# WHAT THE TASK REQUIRES:
Working from the listing below, pick each line containing the word "chauffagistes" and copy it.

# RECORD EXTRACTS:
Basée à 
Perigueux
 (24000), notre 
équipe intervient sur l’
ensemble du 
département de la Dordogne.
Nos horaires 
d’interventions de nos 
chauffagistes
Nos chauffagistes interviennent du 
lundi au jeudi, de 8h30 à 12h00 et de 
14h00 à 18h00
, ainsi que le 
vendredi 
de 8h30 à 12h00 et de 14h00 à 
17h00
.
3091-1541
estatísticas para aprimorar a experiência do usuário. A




...
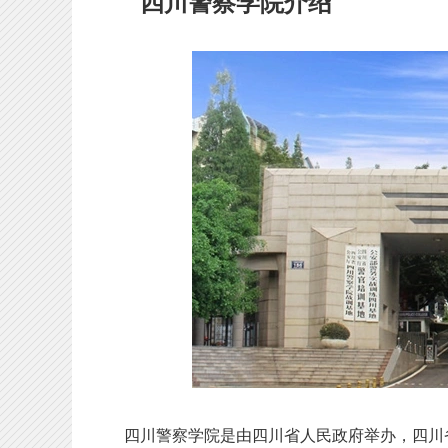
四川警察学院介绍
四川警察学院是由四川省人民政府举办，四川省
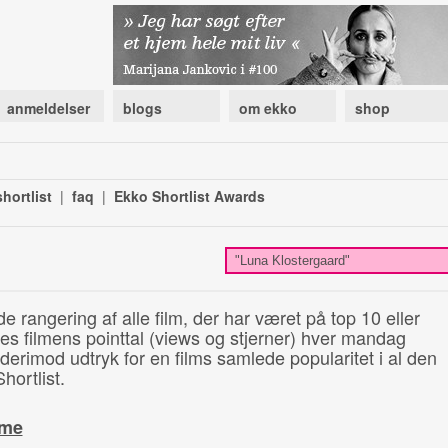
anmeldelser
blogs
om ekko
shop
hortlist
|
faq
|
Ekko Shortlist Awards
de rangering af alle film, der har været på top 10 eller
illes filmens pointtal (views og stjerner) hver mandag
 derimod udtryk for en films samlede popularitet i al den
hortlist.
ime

# EXERCISE RESULT:
chauffagistes
Nos chauffagistes interviennent du 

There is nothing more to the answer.